By: Anthony J. Enea, Esq.
It is not unusual for a married couple in their 30s or 40s with children to neglect having a Last Will and Testament. The most common reason often given for not having a Last Will is that they didn’t believe that it was necessary at their age or that they hadn’t had the time to get around to it. Unfortunately, neither reason is very good.
If the couple is lucky enough to own assets jointly with rights of survivorship and/or have each other as a named beneficiary on an account, upon the death of the first spouse, the jointly held assets (bank accounts, house, etc.) will automatically pass to the surviving spouse by operation of law. However, if the first spouse were to die with assets in his or her name alone (which many of them do) without a joint owner or named beneficiary, the absence of a Last Will upon their death can have the following significant negative consequences:
1. The absence of a Last Will can result in the need for an Administration proceeding (not a Probate Proceeding) with the Surrogate’s Court of the County where they reside. Virtually anyone can apply to be the administrator of the decedent’s estate, which could result in competing petitioners. With a Last Will one is able to nominate whom he or she wants to be the Executor of his or her Last Will as well as any alternate Executor. The Executor is the individual nominated to handle the administration (marshaling of assets, payment of bills, and distribution of assets to beneficiaries) of one’s estate upon your demise.
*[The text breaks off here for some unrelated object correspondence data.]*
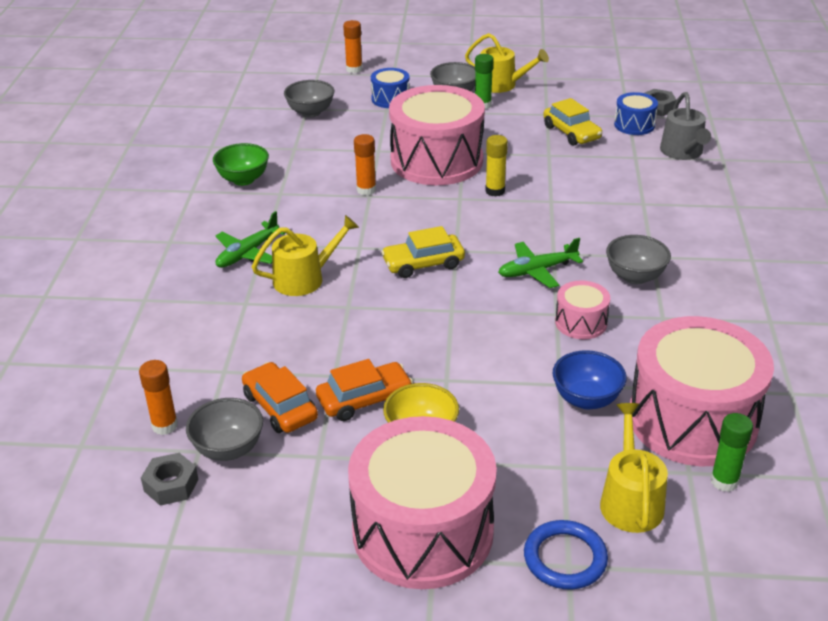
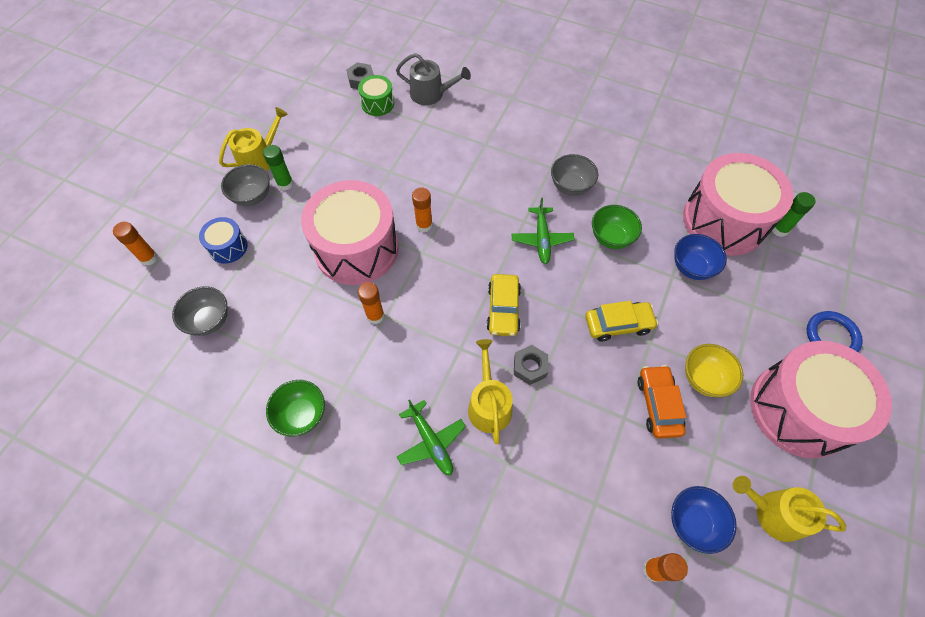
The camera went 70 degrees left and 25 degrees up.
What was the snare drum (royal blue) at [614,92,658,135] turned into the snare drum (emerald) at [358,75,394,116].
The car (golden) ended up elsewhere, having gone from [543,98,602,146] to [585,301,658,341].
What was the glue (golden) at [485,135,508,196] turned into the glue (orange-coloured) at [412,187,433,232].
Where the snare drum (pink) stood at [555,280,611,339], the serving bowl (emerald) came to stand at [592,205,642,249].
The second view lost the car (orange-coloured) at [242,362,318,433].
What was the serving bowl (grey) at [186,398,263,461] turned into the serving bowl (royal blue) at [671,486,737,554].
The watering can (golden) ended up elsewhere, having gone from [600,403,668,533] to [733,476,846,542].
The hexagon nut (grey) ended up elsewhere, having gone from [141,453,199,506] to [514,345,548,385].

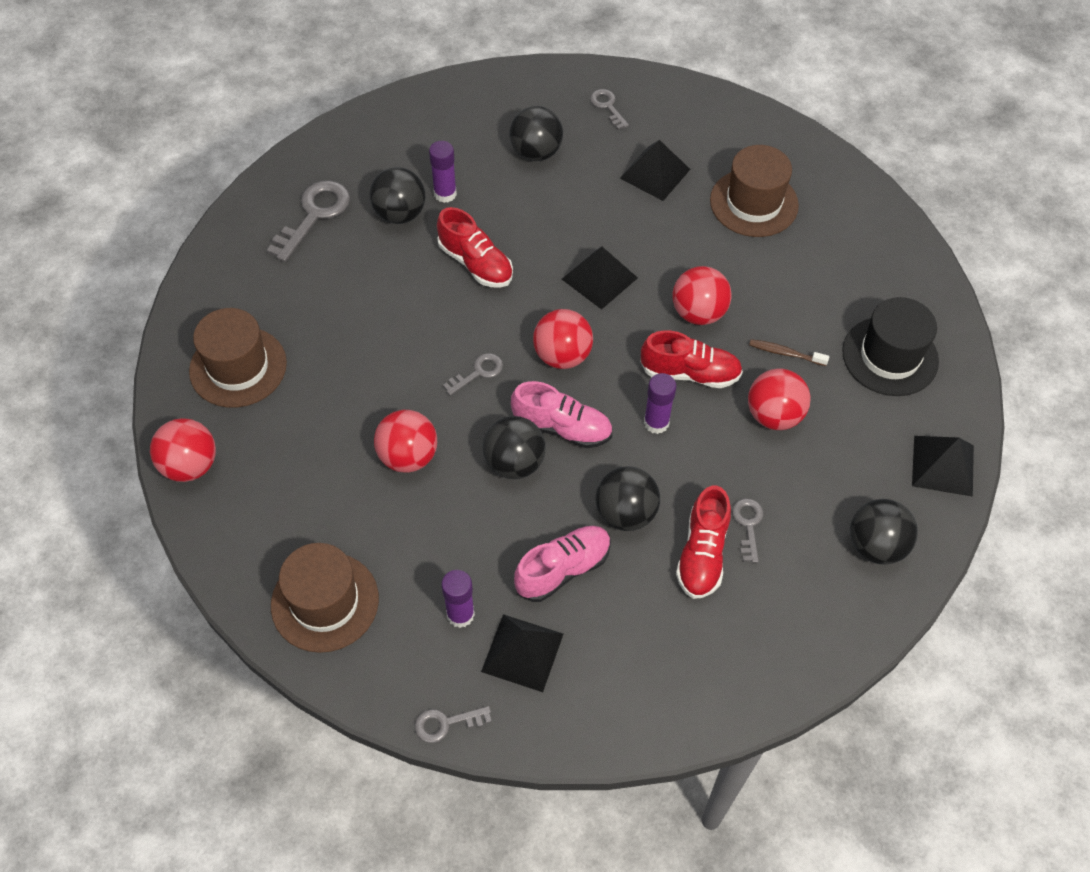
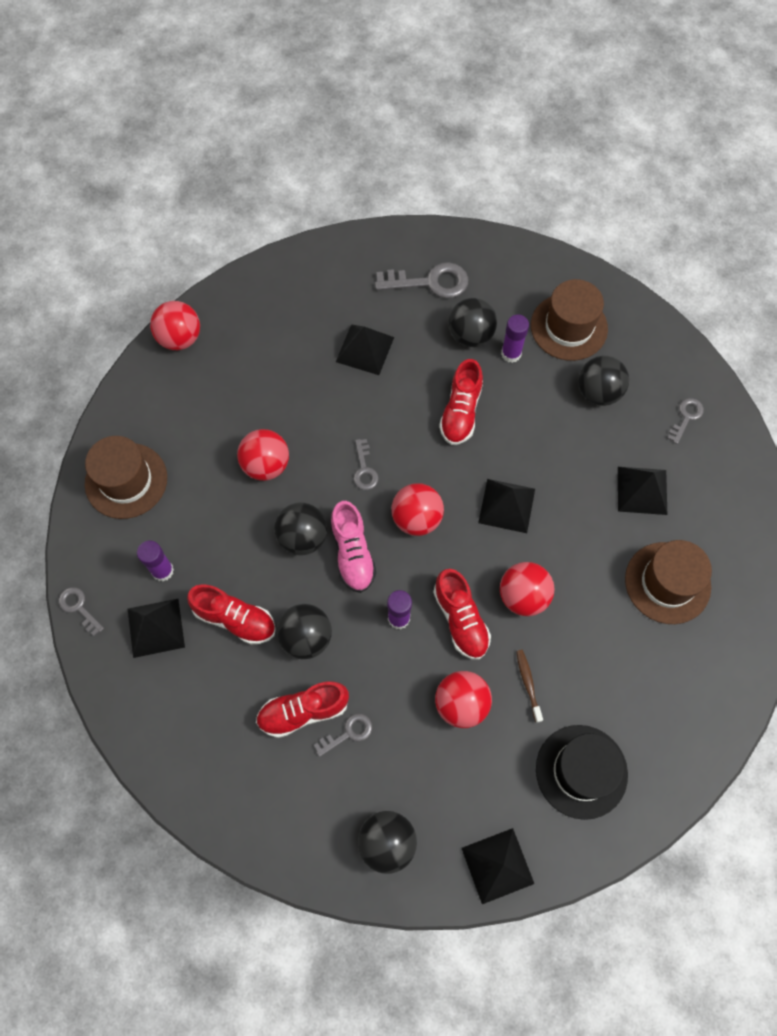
The camera went 60 degrees right and 10 degrees up.
The hat (russet) ended up elsewhere, having gone from [189,308,287,408] to [531,279,608,361].
The key (grey) at [443,353,503,396] ended up facing another way, 60 degrees clockwise from before.
What was the sneaker (pink) at [514,526,611,602] turned into the sneaker (scarlet) at [187,584,276,645].
The second view gained the solid pyramid (jet-black) at [336,324,394,375].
2. The absence of a Last Will can result in one’s estate passing to family members who you do not want to receive the assets. Without a Last Will, one’s estate will pass pursuant to the laws of intestate distribution. Thus, those who will inherit from one’s estate will depend on whether one is single or married at death, and the different categories of family members (spouse, children, parents, siblings, nieces, nephews, cousins, etc.) that one has surviving at death.
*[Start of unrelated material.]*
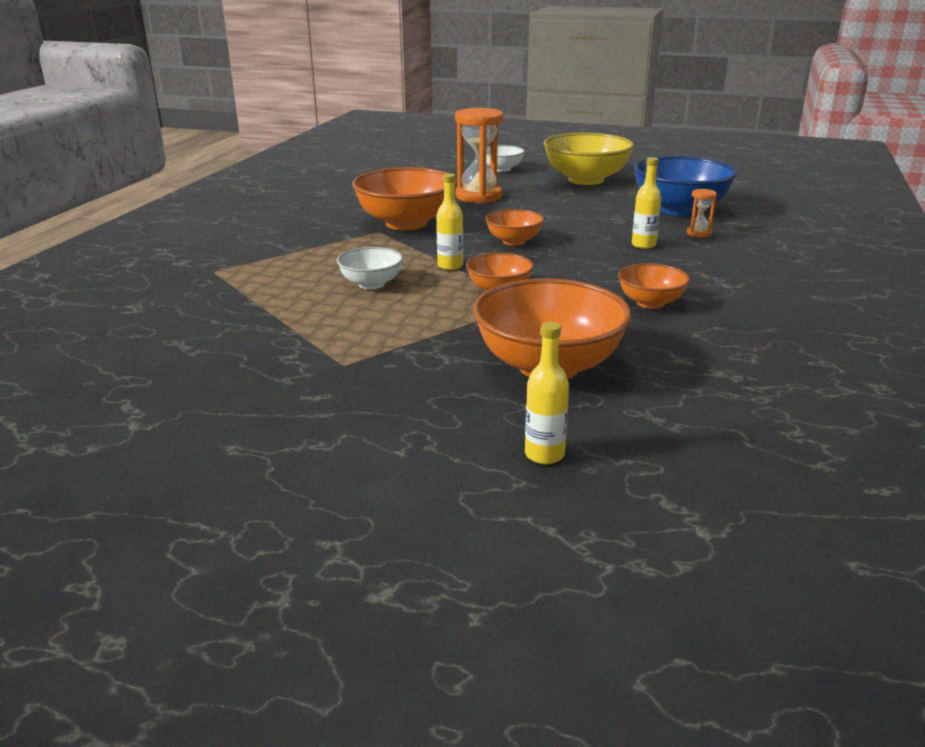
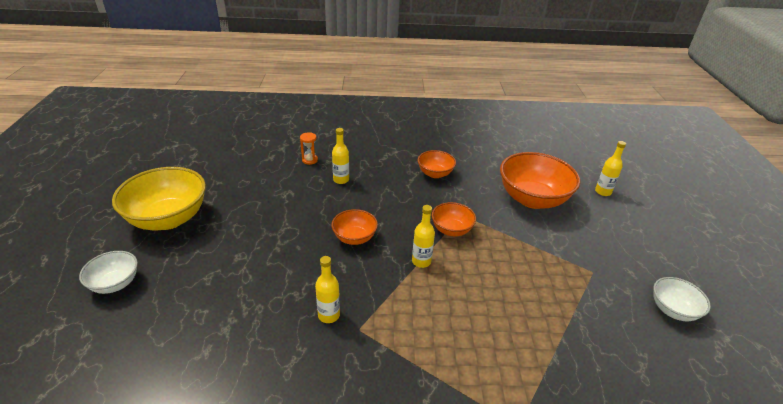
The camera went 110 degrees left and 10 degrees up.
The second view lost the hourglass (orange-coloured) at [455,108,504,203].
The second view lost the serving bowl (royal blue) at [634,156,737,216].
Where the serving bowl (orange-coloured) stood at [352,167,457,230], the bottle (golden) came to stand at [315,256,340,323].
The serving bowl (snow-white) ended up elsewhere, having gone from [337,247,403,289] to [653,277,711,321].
3. Another negative consequence of any part of one’s estate passing to children through intestacy (without a Last Will) is that one’s children will be legally entitled to estate assets upon reaching the age of 18. In a will, one is able to include a trust provision that would allow the Testator to nominate a trustee(s) and specify the terms and conditions for the distribution of estate assets to children. For example, if one has a Last Will with trust provisions one can delineate the reasons for utilizing the funds (income and principal), such as for health, education, maintenance, and support. Most importantly, one can specify the age or ages that one wants his or her children to receive assets outright, or one can specify that the assets remain in the trust for the child’s benefit during his or her lifetime. Additionally, the failure to have a Last Will would result in foregoing the possibility of creating a third party Special Needs Trust for the benefit of a child with disabilities.
4. Finally, not having a Last Will when one has minor children limits the opportunity to nominate the individual(s) that one would want to be the legal Guardian(s) for one’s children in the event both parents are not surviving. Without the written expression of one’s wishes the Court may be faced with competing applications for guardianship of minor children. One can only imagine the legal ugliness that would ensue. The nomination of Guardians by the parents in a Last Will is given significant weight and consideration by the Court.
As can be seen from the above stated, the consequences of not having executed a Last Will are significant. Every adult, whether they are married, single, have children, or don’t have children will benefit from having a Last Will and Testament.